Group urges government to address underage imprisonment
The executive director of Prisoners Rights Advocacy Initiative (PRAI), Mr. Ahmed Adetola Kazeem has urged Lagos State Government to urgently address the menace of underage imprisonment in the state.
He expressed concern over the plight of under aged prisoners in Lagos. According to him, the recent news about the release of 142 under aged persons across prisons in Lagos by the Chief Judge is one, which comes with mixed feelings.
“The release of the young inmates is welcomed but leaves us pondering –what went wrong, how did we get here, what are we doing to stem the tide of underage imprisonment?
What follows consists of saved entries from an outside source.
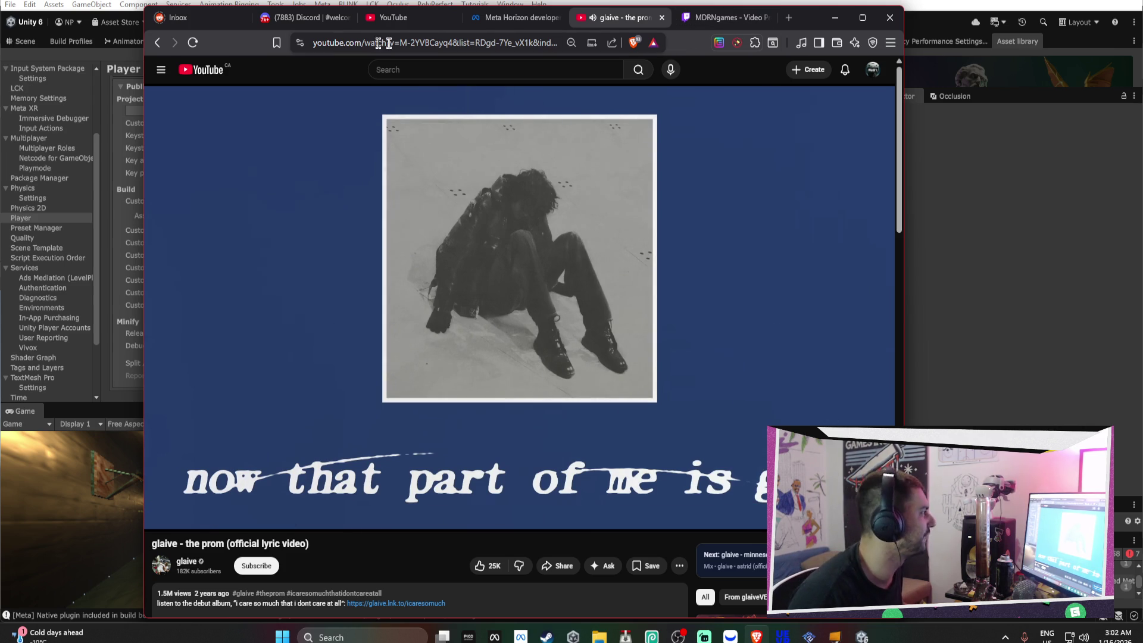
click(836, 17)
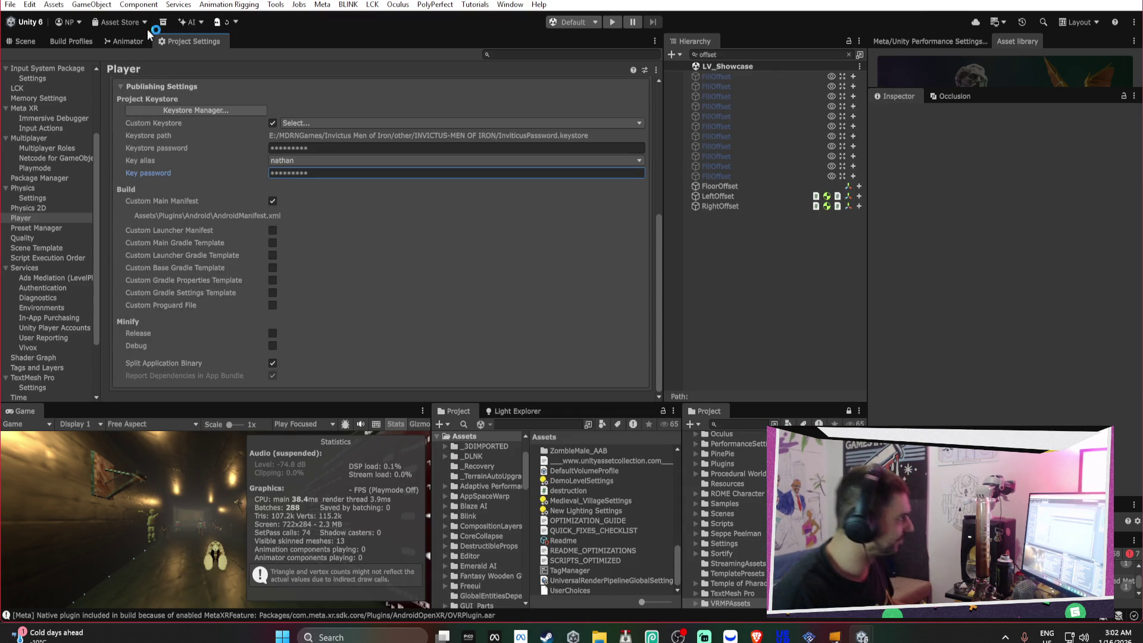
click(71, 41)
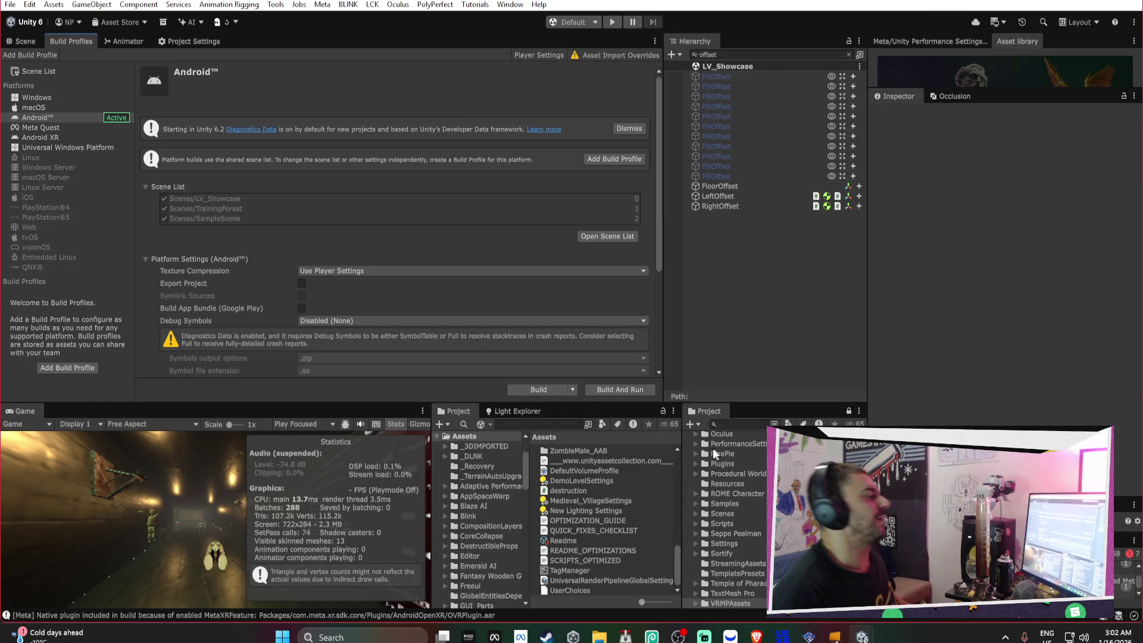
Start another Android build, then cancel its save dialog
scroll(545, 294, down, 5)
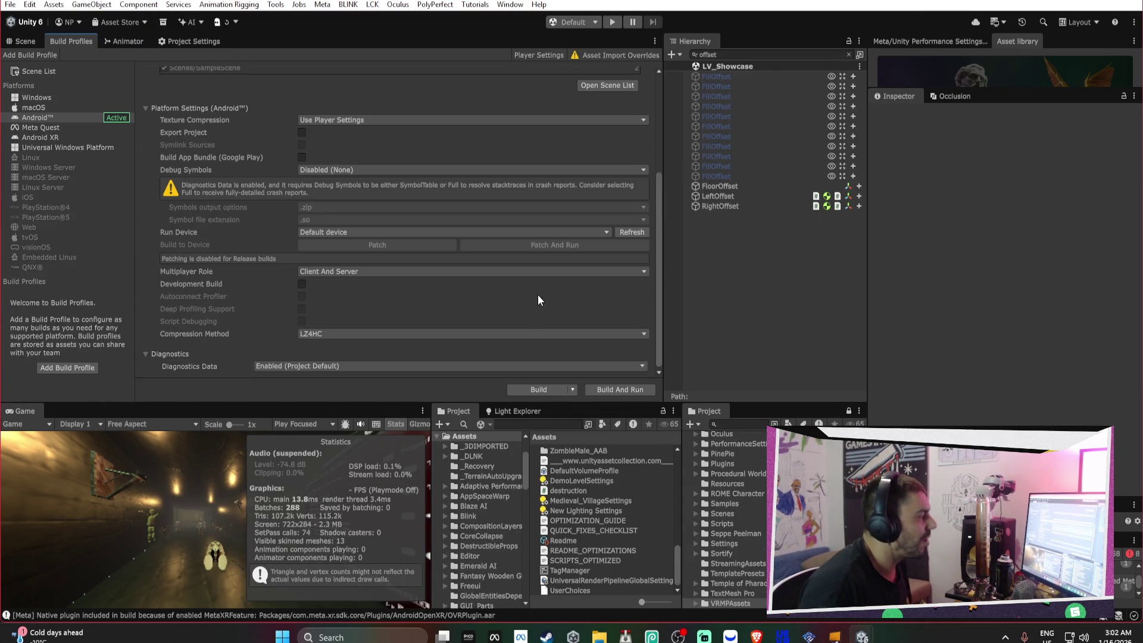
click(542, 390)
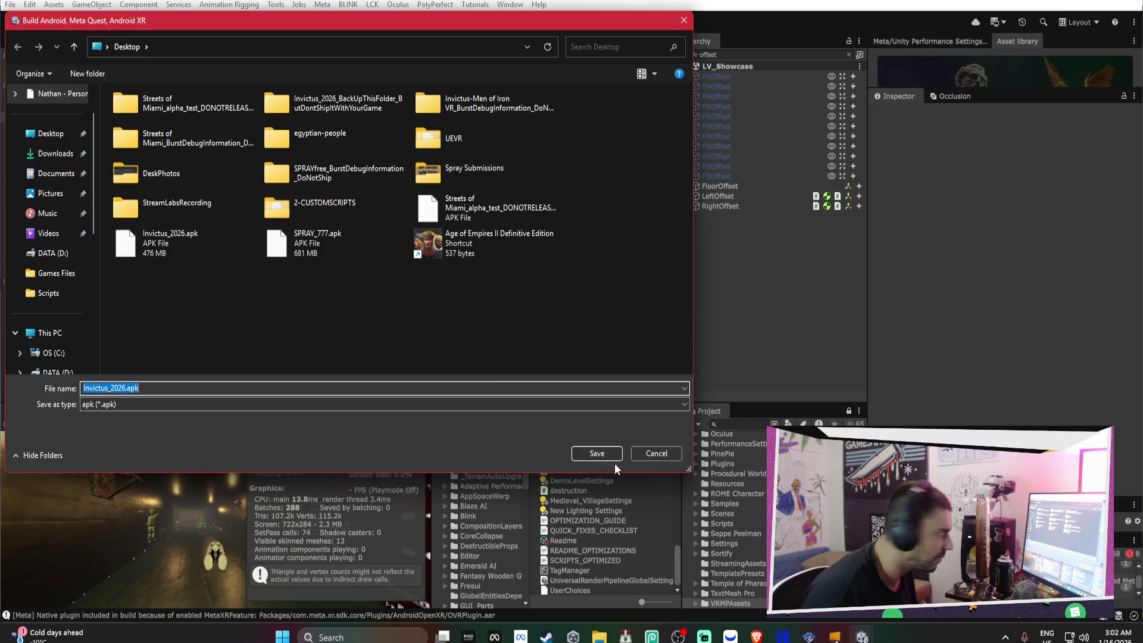
click(598, 453)
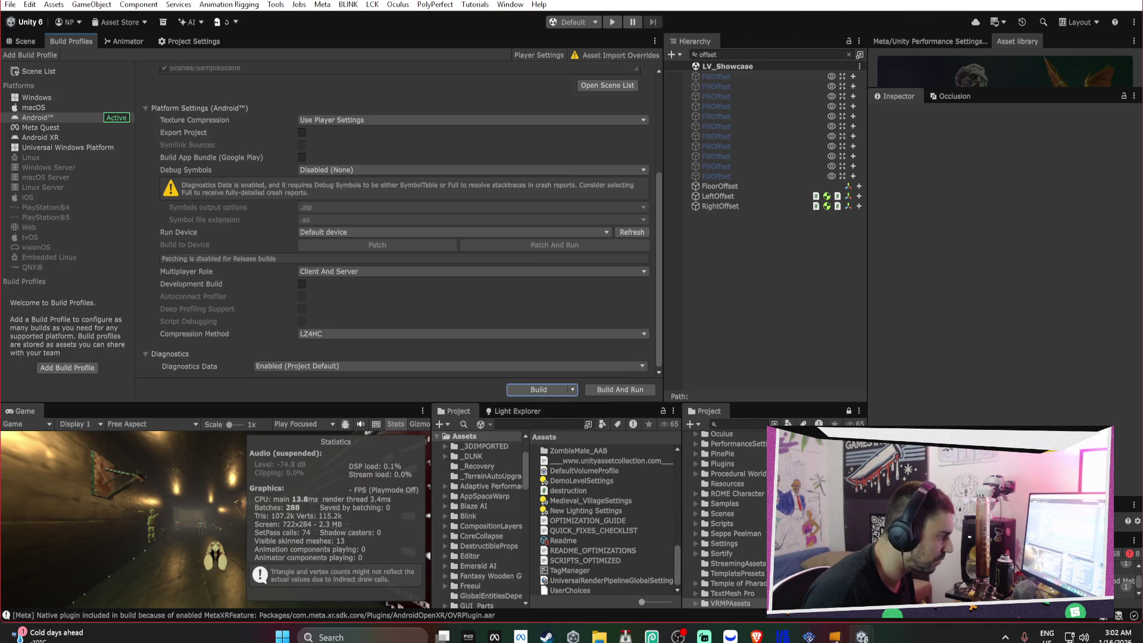
Show the build's Scene List and open TrainingForest from the Scenes folder
scroll(754, 536, down, 2)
It is a fact that prison falls under the exclusive legislative list in the constitution; therefore the prison is managed and funded by the Federal Government.
“However, all the inmates in Badagry prison are committed or have been suspected to have committed offenses classified as state offences,” he said. According to him, after reading the report of the state of health of the young inmates recently released by the Chief Judge of Lagos State, he visited the prison. “The state of the prison here is nothing to write home about.
“I urge you most humbly to do something to ameliorate the plights of the young lads who are unfortunate to be staying there at the moment.“Our findings at the Badagry prison revealed that about 70 percent of the inmates in the prison were arrested for hawking or other related ‘offences’ and were sentenced to imprisonment terms ranging from few months to three years,” he noted.
He stated that the outbreak of infections and communicable diseases is a normal occurrence the prison for many reasons ranging from overcrowding, lack of ventilation, lack of beddings, mattresses, blankets, mosquito nets, unhygienic water, bad toilets facilities, lack of space for sports and recreation.
Speaking further, he stated that the prison also lack basic facilities such as enough vehicles to convey inmates to court and ambulance to convey them to hospital, particularly during emergencies, medical facilities, steady assistance from government hospitals, lack of facilities for rehabilitation and empowerment like; workshops for carpentry, tailoring, shoe-making and soap making, barbing salons, farm, insufficient general duty staff and professional staff like carpenters, tailors, farmers; lack of generating set; dilapidated staff quarters for junior staff.